I'll actually take the half-truth back. This is actually a full truth, just in two different ways that feel like half-truths when combined together.
Mira stood up and was just about to leave the room when she said, "I've got to go now, but you know, there's a whole world of non-magazine people out there."
I almost scoffed and gave a May-like response, "What world?" But instead, I just nodded, and Mira said goodbye and left.
I guess the reason that I said that was partially because the world around us is crumbling away, one ash storm at a time until we're all buried under a thick layer of volcanic dust, like the people that were trapped in Pompeii. With Mom and Dad's paranoid and everyone killing each other for just little cans of food, beyond my mandated trips to the rivers and the glances of the streets and outside when Charles visits, it's like my world has shrunken more from before. And once winter comes with snow and bitter cold, these four walls around me will be my whole universe. Like all of my hopes and dreams will live and die between brown-painted walls and ash-stained windows.

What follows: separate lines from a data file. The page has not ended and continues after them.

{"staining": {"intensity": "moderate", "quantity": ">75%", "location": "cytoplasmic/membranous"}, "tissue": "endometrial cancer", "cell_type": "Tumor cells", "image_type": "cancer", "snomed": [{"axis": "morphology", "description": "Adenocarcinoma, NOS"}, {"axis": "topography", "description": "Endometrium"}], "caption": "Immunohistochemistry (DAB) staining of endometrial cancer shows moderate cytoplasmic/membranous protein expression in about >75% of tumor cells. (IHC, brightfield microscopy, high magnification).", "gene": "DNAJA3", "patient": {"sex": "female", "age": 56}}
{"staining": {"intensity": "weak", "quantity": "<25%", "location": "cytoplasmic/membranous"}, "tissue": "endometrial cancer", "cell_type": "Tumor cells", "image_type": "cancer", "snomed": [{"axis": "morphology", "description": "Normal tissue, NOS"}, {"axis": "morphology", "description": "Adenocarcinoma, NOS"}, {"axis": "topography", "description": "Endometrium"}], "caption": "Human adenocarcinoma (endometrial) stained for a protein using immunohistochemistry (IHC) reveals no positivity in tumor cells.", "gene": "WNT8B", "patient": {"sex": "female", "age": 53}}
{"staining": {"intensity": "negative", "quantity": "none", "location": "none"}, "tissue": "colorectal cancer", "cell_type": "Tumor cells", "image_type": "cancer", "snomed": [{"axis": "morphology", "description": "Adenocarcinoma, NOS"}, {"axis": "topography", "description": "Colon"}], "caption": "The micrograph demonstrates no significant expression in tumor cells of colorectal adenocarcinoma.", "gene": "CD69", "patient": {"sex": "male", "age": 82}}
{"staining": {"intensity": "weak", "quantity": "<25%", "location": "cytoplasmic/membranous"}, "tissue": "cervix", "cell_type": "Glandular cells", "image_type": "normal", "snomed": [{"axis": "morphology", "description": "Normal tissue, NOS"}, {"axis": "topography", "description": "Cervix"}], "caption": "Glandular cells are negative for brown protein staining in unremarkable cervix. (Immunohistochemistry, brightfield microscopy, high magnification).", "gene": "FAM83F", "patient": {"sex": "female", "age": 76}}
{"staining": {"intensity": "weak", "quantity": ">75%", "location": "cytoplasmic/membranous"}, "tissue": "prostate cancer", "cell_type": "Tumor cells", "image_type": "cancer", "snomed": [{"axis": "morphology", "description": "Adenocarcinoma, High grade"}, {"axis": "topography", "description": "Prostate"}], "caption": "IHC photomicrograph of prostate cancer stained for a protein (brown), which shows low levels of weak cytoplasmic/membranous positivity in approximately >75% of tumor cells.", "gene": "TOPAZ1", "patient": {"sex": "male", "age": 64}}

But I think another reason is that I don't feel like there's a world for me out there, even if everything returns back to normal. Charles had got me thinking about what my ideal partner would be like, but that mostly has me thinking about what that guy's ideal partner would be like, if he was even interested in guys. He'd probably choose someone just as attractive as he is, someone cool, confident, funny, charming, and just perfect. I know I shouldn't be thinking so hard because this is all just a fantasy, and that no self-respecting twenty-some year old would ever get into a relationship with someone whose 17th birthday is a solid 4 months away since that'd violate a ton of laws. But still, even when I'm a twenty-something year old, I just can't see myself with anyone like him.
That's probably the one thing that I'm sure of.